▸ Work to complete
**A.** Rewrite the text on nerve repair from "Cut nerves can" up to and including "in this process.", replacing "Schwann cells" with "glial cells".
**B.** In the army convoy scenario of the text on nerve repair, list every action the engineers carry out.

╭─ Provided passage

Imagine you’re in an army convoy, carrying vital information and heading along the road towards a bridge across a deep gorge. But the bridge has been blown out by enemy fire. So the engineers are called in. They get to work, clearing the debris and slinging ropes across the gorge to act as a ‘guide track’, eventually building a new structure for you to drive across.
You may wonder what this military imagery is doing on a cancer blog, but it’s actually a good metaphor for what happens when the nerves that supply our limbs and organs get damaged, whether by injury or surgery.
Cut nerves can regrow across short distances – like the damaged bridge being rebuilt across the gorge – but this process only seems to happen after specialist ‘engineer’ cells, called Schwann cells, lay down molecular ‘guide tracks’.
Professor Alison Lloyd and her team at University College London recently uncovered the molecular signals that guide this repair process. And their findings could have implications for our understanding of how some tumours – such as neurofibroma – may spread through the nervous system.
Laying down tracks
The nerves in our peripheral nervous system are pretty good at repairing themselves –this ability can even extend to regrowth of nerves into reattached limbs or fingers – and Schwann cells play a vital role in this process.

╰─
╭─ Entries provided

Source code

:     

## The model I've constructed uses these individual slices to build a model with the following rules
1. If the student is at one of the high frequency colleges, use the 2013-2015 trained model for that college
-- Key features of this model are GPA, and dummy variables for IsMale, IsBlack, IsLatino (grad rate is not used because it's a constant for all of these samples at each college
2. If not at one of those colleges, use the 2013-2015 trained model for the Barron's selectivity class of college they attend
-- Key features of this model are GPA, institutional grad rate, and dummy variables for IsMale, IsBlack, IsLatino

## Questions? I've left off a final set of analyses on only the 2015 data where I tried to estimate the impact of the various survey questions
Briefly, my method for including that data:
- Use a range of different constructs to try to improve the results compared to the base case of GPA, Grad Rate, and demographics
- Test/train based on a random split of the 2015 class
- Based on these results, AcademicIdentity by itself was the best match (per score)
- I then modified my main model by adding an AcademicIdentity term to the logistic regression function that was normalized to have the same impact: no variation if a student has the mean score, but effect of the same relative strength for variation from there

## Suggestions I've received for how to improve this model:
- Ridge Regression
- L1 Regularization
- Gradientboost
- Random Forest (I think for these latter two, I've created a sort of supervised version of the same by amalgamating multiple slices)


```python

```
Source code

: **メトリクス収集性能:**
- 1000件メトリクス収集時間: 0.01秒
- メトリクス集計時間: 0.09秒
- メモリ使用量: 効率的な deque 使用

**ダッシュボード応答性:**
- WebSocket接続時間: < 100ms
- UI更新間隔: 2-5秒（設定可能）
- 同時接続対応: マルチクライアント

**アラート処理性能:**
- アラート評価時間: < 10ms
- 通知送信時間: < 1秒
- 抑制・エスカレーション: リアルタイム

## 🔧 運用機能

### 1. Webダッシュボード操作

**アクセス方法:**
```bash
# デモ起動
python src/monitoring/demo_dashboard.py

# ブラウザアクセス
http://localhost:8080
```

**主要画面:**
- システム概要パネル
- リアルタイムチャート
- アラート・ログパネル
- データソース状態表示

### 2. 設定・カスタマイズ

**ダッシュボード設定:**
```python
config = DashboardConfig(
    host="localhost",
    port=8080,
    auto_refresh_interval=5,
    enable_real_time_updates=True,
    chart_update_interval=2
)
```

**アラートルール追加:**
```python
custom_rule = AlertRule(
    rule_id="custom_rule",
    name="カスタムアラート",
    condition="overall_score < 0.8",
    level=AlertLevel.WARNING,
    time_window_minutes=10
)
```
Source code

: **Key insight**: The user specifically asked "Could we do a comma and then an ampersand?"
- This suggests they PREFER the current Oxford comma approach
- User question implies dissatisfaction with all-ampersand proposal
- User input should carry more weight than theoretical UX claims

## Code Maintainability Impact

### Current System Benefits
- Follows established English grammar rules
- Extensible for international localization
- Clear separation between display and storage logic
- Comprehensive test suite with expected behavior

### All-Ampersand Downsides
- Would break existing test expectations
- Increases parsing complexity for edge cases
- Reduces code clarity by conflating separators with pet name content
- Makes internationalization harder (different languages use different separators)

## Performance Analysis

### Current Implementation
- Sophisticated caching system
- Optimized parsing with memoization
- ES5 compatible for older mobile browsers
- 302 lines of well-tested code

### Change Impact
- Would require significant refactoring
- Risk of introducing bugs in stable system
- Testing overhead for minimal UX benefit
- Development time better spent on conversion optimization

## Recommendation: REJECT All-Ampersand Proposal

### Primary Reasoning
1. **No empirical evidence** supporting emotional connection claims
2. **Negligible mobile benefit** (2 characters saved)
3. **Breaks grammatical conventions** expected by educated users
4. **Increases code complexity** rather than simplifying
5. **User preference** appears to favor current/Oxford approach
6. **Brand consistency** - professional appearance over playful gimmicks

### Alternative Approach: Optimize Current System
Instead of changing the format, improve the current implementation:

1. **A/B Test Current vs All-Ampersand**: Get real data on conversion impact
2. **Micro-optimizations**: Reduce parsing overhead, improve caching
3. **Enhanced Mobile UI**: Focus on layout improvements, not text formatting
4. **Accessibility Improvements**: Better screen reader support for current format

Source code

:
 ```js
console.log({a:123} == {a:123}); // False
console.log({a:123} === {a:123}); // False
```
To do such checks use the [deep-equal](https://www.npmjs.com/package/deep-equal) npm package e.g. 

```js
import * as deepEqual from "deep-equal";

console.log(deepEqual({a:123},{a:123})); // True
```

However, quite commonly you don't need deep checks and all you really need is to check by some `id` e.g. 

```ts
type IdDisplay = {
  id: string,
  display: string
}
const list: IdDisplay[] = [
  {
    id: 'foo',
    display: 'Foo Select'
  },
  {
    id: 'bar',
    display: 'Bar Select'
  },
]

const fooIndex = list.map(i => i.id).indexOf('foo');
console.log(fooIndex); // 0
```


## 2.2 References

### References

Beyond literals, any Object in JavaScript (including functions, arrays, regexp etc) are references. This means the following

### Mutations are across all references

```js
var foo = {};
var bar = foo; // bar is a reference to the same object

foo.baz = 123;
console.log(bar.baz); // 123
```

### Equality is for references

╰─

▸ Per-task outputs
**A.**
Cut nerves can regrow across short distances – like the damaged bridge being rebuilt across the gorge – but this process only seems to happen after specialist ‘engineer’ cells, called glial cells, lay down molecular ‘guide tracks’.
Professor Alison Lloyd and her team at University College London recently uncovered the molecular signals that guide this repair process. And their findings could have implications for our understanding of how some tumours – such as neurofibroma – may spread through the nervous system.
Laying down tracks
The nerves in our peripheral nervous system are pretty good at repairing themselves –this ability can even extend to regrowth of nerves into reattached limbs or fingers – and glial cells play a vital role in this process.

**B.**
- Clearing the debris
- Slinging ropes across the gorge to act as a 'guide track'
- Building a new structure for you to drive across